Addendum: Steve Hillman notes on Facebook that the statement “there’s no microphone in a microwave” is itself false. The piezo speaker that produces the beeps is also a mic. Now, you’re scoring points only for pedantry here, because you would have to then get signal from that piezo… at which point you’re hacking into an appliance and you might as well just add your own bug (also originally a Leon Theremin invention). But what the whole episode reveals is that a lot of people actually don’t understand basic electronics and old-fashioned analog-style espionage.

And that brings us to the next question:

Could a microwave be used as an imaging device? Here, the likely answer is – possibly, sort of, but here again it wouldn’t be your first choice.

Now, the couple of tech articles I read on this target may have asked too narrow a question. Given recent revelations that camera-equipped computers and smart TVs used the actual in-built cameras as hacking targets, they asked whether microwaves could be hacked in the same way. There, the answer is pretty definitively no, because there aren’t many microwaves with optical cameras facing outward.

But strictly speaking, can you definitively rule out the possibility of using a microwave as an imaging device? Probably not.

First, yes, there are ways of using electromagnetic radiation to produce an image. See the above technique, and think radar: if you can make a sound, you can make a picture, too. The trick is, you might wind up with a precise image of what someone had put in their microwave, at least using whatever conventional approaches I’ve been able to find. If some lumpen picture of last night’s Chinese take-out is your idea of vital surveillance, then you’ll be happy with this solution. But uh… yeah, that’s unlikely.

Of course, if your objective is spying, getting quality data is important.
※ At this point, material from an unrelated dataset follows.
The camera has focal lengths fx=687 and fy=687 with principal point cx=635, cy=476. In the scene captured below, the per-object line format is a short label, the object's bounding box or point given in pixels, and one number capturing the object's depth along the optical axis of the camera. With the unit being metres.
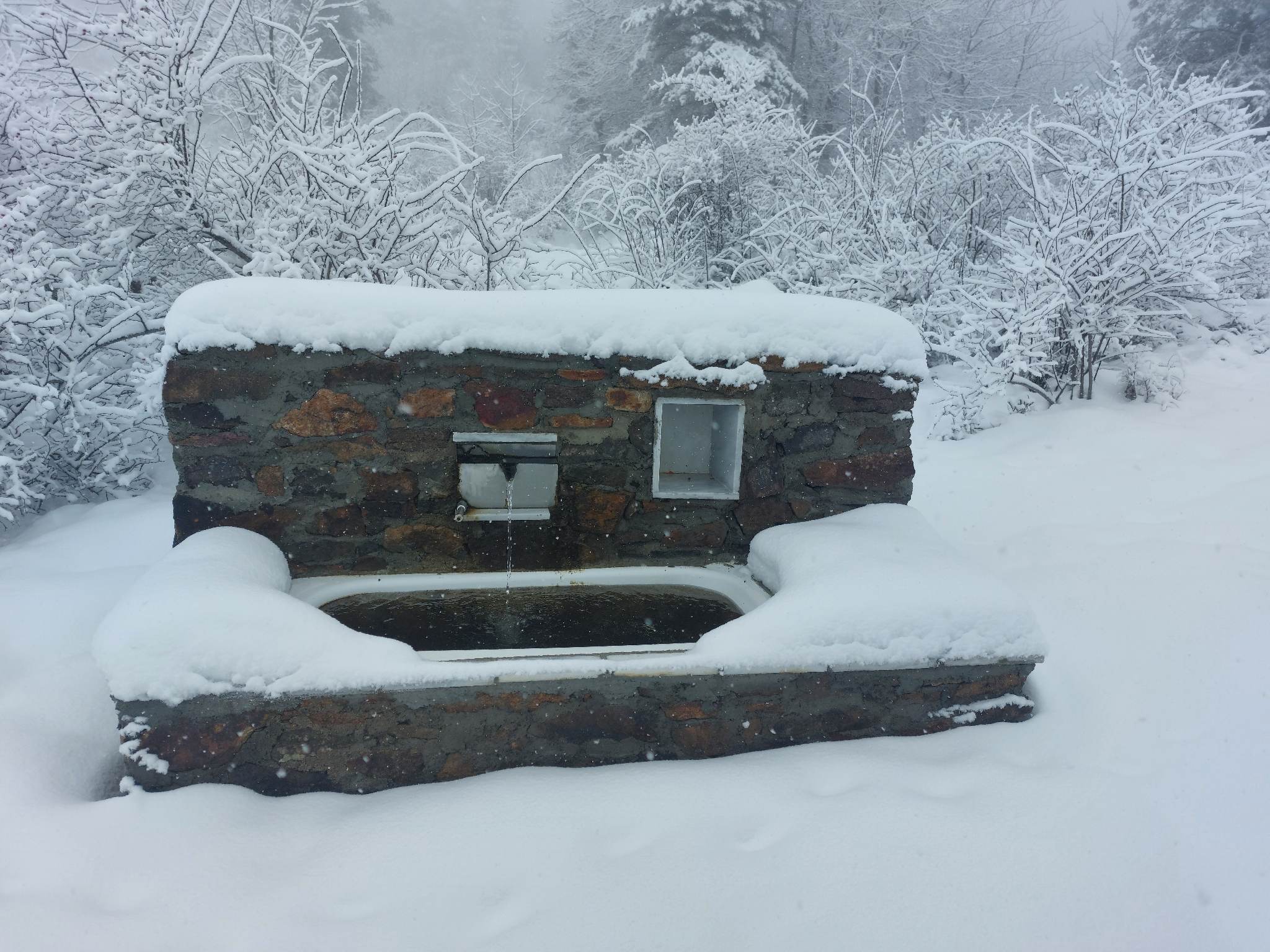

But there could be other techniques. One friend pointed me to this:

Rosenthal Sensor [Eric Rosenthal, GitHub]

Conspiracy theorists, that involves DARPA (US defense funding) and New York City, not far from Trump Tower. But… okay, it’s actually not directly applicable to the microwave oven example. But it does prove that there are unique ways of making sensors, which means there are all sorts of unknowns here – and just talking about webcams and the Internet of Things isn’t sufficient.

In other words, while laughing off the question of whether a microwave oven could be used, the respondents were overly focused on the idea of a literal webcam as necessary for producing an image.

That said, back to reality.

The thing is, clever methods of surveillance become less appealing once you have loads of Internet-connected devices with sensors on them and poor security. And that’s to say nothing of the fact that it’s easy to compromise someone’s existing data simply by guessing their password, or waiting for them to make something public that was intended as private, or any other number of techniques.

But I think what’s more interesting than any of this is the fact that spying is all about doing something that the other person doesn’t expect. That’s what made Theremin a genius. He took a technique that was technologically simple and applied it to a new context, in such a way that no one had thought to look.

They didn’t ask the right questions. And they didn’t precisely state the right answer.

And that’s fundamentally what science is about – asking questions, rather than assuming you have the answers already, and being precise in how you state what answers you find.

By that measure, these articles failed, as did I with my initial kneejerk reaction. Thanks to Tessa Lena via Facebook for calling us out on that.

And I’d say culture is often about finding answers from entirely different questions – which is how the person who is the father of the modern electronic musical instrument is also the father of the modern surveillance state. I just hope, frankly, his weird-sounding music outlives all these other institutions.

With that in mind:

Meanwhile, if you want to learn electronics with the help of the NSA (your tax dollars at work, Americans!), here you go:

Homebrew NSA bugs

And… I’m not helping any of us get our DIY electronic instruments across national borders, am I? Sorry. (Maybe just wink knowingly at border crossing people and tell them they shouldn’t ask more questions, or some people higher up will be displeased. Actually, no, maybe definitely don’t do that.)